I am reminded of the theology of open and relational or "process" theologians, who believe that the very spirit of the holy one, the very spirit of God, is the Poet of the world. And I am reminded that, as they see things, this Poet is present as the spirit of creative transformation at work in the world. Not creative transformation alone, God is also a fellow sufferer who understands. God the deep listening who listens, as the Benedictines say, with the ears of the hear. God shares in all pain, and all joy, too.
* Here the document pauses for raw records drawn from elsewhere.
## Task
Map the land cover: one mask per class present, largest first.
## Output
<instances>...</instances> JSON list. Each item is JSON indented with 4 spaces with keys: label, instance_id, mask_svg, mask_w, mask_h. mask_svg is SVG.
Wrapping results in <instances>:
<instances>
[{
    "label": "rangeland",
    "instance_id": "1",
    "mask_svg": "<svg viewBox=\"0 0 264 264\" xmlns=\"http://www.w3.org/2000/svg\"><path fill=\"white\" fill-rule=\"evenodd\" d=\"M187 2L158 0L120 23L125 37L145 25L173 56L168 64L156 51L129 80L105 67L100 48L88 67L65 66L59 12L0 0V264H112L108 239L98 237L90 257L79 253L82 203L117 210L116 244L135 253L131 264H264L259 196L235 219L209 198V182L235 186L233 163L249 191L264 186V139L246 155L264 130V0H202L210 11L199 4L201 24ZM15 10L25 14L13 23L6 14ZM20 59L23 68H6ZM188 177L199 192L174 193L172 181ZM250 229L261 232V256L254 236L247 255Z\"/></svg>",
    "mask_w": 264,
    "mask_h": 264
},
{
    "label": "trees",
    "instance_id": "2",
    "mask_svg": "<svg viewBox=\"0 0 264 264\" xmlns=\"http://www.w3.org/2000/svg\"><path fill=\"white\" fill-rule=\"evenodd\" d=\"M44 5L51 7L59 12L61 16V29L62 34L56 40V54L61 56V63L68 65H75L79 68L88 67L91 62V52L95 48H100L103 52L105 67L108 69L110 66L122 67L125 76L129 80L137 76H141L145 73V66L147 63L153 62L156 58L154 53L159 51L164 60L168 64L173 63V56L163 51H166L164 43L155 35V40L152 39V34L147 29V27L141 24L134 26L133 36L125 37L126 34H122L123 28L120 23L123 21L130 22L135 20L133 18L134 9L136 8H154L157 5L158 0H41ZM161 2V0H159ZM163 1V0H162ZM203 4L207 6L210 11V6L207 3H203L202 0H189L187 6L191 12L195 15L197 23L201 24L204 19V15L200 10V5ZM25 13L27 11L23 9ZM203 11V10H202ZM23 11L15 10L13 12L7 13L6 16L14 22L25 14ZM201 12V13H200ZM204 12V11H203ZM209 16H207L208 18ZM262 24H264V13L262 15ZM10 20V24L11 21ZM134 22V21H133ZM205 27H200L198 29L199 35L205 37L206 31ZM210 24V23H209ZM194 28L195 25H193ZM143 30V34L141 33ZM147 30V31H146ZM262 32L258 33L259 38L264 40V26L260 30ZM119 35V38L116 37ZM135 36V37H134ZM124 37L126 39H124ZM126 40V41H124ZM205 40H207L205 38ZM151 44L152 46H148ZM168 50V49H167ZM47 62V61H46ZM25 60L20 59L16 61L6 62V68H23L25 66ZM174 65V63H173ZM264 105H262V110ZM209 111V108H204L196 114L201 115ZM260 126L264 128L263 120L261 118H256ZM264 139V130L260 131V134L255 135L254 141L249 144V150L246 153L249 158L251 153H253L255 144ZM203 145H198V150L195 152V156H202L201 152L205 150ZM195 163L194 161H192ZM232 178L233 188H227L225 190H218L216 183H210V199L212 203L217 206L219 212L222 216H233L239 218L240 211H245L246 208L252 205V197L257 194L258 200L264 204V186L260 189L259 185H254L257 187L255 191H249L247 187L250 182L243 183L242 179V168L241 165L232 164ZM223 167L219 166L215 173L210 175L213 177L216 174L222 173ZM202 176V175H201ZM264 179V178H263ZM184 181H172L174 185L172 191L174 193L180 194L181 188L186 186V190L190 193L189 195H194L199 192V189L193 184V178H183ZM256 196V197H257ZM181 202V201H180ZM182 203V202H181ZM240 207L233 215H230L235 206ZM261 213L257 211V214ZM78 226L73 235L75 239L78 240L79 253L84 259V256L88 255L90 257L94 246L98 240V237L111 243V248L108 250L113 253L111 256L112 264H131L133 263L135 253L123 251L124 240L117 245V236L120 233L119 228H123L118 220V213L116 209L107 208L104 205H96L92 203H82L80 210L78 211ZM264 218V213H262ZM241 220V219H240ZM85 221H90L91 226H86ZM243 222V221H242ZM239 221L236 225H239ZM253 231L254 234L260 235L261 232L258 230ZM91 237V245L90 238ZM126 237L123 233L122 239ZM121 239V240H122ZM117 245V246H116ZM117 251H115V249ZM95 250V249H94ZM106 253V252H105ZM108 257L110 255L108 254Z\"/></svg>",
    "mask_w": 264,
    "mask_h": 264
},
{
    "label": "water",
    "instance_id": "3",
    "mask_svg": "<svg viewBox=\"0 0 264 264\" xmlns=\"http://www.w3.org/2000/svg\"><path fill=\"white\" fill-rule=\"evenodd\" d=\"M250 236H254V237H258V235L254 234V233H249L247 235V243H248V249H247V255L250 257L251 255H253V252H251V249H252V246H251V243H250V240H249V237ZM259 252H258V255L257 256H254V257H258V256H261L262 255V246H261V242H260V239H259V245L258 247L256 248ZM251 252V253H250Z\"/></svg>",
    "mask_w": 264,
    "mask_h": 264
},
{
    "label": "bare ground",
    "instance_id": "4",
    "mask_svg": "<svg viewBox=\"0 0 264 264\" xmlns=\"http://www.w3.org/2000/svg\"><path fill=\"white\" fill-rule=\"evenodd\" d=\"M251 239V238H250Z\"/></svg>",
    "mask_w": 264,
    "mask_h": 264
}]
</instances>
But in response to what She hears, so the process theologians say, God plants seeds of hopes in the world, recycled from the tragedies themselves, These seeds, these fresh possibilities, are not all-powerful. People can resist the lure of the spirit. But when embraced, something beautiful happens. A sense of wellness emerges: not the "wellness of the bullshit wellness industry." (thank you Abigail for this phrase) but a deeper kind of wellness: heavy joy. This heavy joy brings with it an insight: that "all of it is love." The Bengsons say this, and process theologians do as well. For process theologians this doesn't mean that everything is meant to be. It means that whatever happens can be creative transformed into some kind of beauty, into a "new song," to quote the Bengsons. And it means that at the heart of the universe there is a deep mind, a deep soul, a healing heart, who is with each and all, with, in Whitehead's words, 'a tender care that nothing be lost." In My Joy is Heavy the Bengsons remind us that nothing is lost. There is a Love that includes whatever pain we and others might undergo, and surfaces from whatever sad depths we might suffer with opportunities for new songs.
"The spiritual practice of transformation holds within its wide embrace the personal renewals that come with a spiritual awakening, a conversion, a mystical epiphany, or an enlightenment. It covers the deepening that takes place when we get in touch with our Higher Self or Spirit.
Transformation usually involves the shedding of old ways, especially those that have become burdens. This practice proclaims that no matter who you are, no matter what has already happened to you, no matter what you have done, it is still possible to be and do something new.
Transformation implies a marked change in your life, but you can practice it by making simple changes. Start by doing something different — walk to work by a new route, answer the telephone with your other than usual hand. Break a habit, any habit. Signal Spirit that you are willing to accept change in your life and to be an agent of change in the world."